__PROVIDED TEXT__.
########################################

Fit with Columbia specifically, not with the Ivy League generally


Columbia's Core Curriculum is a genuine intellectual commitment, not a marketing position. Marinaccio's admissions process letter describes Columbia's community as one that will "ask you to critically and enthusiastically engage with a wide variety of people and ideas" and notes that "students who exhibit deep curiosity will thrive in and be transformed by these encounters."


How to Write the Columbia Reading List (Prompt 1): Strategy + Examples

Quick Take — Prompt 1: Reading List

Word limit: 100 words

What it's evaluating: Whether intellectual engagement is already a practice for you

Top mistake: Submitting prose instead of a comma- or semicolon-separated list

Required format: List of items separated by commas or semicolons — no author names, no annotations


What This Prompt Is Really Asking


The reading list is a character and intellectual identity prompt. Columbia wants to see the actual texture of your intellectual life outside the classroom: what you read without being told to, what you listen to, what you seek out. The list is not asking you to demonstrate breadth. It is asking you to be honest.


Why Columbia Asks This Question


The Core Curriculum requires students to read primary texts carefully, form genuine interpretations, and defend them in discussion. Students who do not have a real habit of engaging with challenging or interesting material outside of school often struggle with that demand. The reading list is Columbia's way of identifying students for whom intellectual engagement is already a practice, not something they plan to develop in college.


Columbia has also been explicit about format: it wants a list of items separated by commas or semicolons. Not prose. Not annotations. Not context or explanation. A list.


What Makes a Strong Columbia Reading List


The most common mistake students make on the reading list is treating it as an application to seem impressive. They list classic titles, major newspapers they claim to read, and intellectual podcasts they believe sound credible. Columbia's admissions readers read thousands of these lists. They know the difference between a list that reflects genuine intellectual life and a list that was assembled for an audience.


A strong reading list has a few qualities. It is specific where specificity is possible. It shows the range without computing it. It includes at least some genuinely surprising items, not because surprise is the goal, but because a student who actually reads widely will always have read things that are a little unexpected.


Ten solid items are better than twenty thin ones.


Common Mistakes in the Columbia Reading List


  • Submitting prose instead of a list

  • Listing classic titles without any personal or unexpected selections

  • Using the entire 100 words to name as many items as possible, rather than selecting thoughtfully

  • Listing only books when the prompt explicitly welcomes podcasts, museums, videos, websites, and other formats


Columbia Reading List Examples


Example 1: Urban Policy and Economics


The Power Broker; The Death and Life of Great American Cities; Evicted; 99% Invisible (podcast); Segregation by Design; Brookings Institution reports on housing policy; Strong Towns (website); Odd Lots (podcast); The New Yorker; Understanding the Great Recession (lecture series, Coursera)

Why this example works: The list is specific and thematically coherent without being repetitive. It moves between books, podcasts, journalism, a website, and an online course, showing that intellectual engagement takes multiple forms for this student. The Coursera lecture series is unexpected and signals genuine initiative. The items clearly belong to the same person.

########################################

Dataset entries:

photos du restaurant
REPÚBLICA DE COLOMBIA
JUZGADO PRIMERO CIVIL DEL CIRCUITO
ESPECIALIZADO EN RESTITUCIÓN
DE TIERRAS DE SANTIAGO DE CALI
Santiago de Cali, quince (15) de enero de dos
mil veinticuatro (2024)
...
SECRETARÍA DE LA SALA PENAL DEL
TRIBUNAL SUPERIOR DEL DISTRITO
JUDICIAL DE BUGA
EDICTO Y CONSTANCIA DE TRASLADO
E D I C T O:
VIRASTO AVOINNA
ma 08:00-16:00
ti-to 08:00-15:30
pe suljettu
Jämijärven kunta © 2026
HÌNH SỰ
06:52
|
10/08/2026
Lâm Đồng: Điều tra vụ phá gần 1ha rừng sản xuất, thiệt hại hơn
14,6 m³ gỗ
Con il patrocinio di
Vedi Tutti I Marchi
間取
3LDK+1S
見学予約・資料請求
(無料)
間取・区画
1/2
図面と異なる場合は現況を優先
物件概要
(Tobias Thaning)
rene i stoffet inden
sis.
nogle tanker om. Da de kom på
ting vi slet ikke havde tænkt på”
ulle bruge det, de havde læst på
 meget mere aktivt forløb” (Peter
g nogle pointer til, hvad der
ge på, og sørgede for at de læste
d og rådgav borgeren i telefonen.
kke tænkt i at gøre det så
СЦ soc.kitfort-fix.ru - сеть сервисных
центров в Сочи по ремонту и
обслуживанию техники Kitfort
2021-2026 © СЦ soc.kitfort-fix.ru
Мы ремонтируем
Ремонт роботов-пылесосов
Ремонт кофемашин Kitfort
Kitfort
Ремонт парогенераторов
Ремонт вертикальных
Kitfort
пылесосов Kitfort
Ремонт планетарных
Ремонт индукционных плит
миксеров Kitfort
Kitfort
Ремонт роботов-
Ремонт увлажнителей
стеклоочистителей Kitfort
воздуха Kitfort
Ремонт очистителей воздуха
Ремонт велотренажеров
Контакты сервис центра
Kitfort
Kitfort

########################################

__PROBLEM SET__.
1. Transcribe the part of the Columbia reading list guide starting with "Why Columbia Asks" and going on through "explanation. A list.".
2. Pick up the Columbia reading list guide where it stops and continue it.

__OUTPUTS BY TASK__.
1.
Why Columbia Asks This Question


The Core Curriculum requires students to read primary texts carefully, form genuine interpretations, and defend them in discussion. Students who do not have a real habit of engaging with challenging or interesting material outside of school often struggle with that demand. The reading list is Columbia's way of identifying students for whom intellectual engagement is already a practice, not something they plan to develop in college.


Columbia has also been explicit about format: it wants a list of items separated by commas or semicolons. Not prose. Not annotations. Not context or explanation. A list.

2.
Example 2: Philosophy of Mind and Cognitive Science


Godel, Escher, Bach; The Conscious Mind; Being No One; Lex Fridman Podcast (episodes on consciousness and AI); Quanta Magazine; Stanford Encyclopedia of Philosophy; The Embodied Mind; Radiolab; Thinking, Fast and Slow; Language in Thought and Action

Why this example works: The list ranges from foundational texts to online philosophy reference material to science journalism. Including the Stanford Encyclopedia of Philosophy is the kind of unexpected, genuine choice that signals a student who actually goes looking for primary sources. The list hangs together as a picture of one person's intellectual obsessions.


How to Write the Columbia Lived Experience Essay (Prompt 2): Examples That Worked

Quick Take — Prompt 2: Lived Experience

Word limit: 150 words

What it's evaluating: Identity AND contribution (both halves required)

Top mistake: Generic 'I'll bring diversity to your community' closing

Keyword to engage with: Columbia's "multidimensional and collaborative environment"


What This Prompt Is Really Asking


The lived experience essay is an identity and contribution prompt. Columbia is asking two connected questions: what aspect of your life has shaped how you see the world, and what does that mean for what you would bring to Columbia's environment?


Both parts are required. Students who write about their identity or experience without connecting it to Columbia's learning environment have answered half the prompt. Students who describe how they would contribute without grounding it in something genuine about their life have answered the other half, but not compellingly.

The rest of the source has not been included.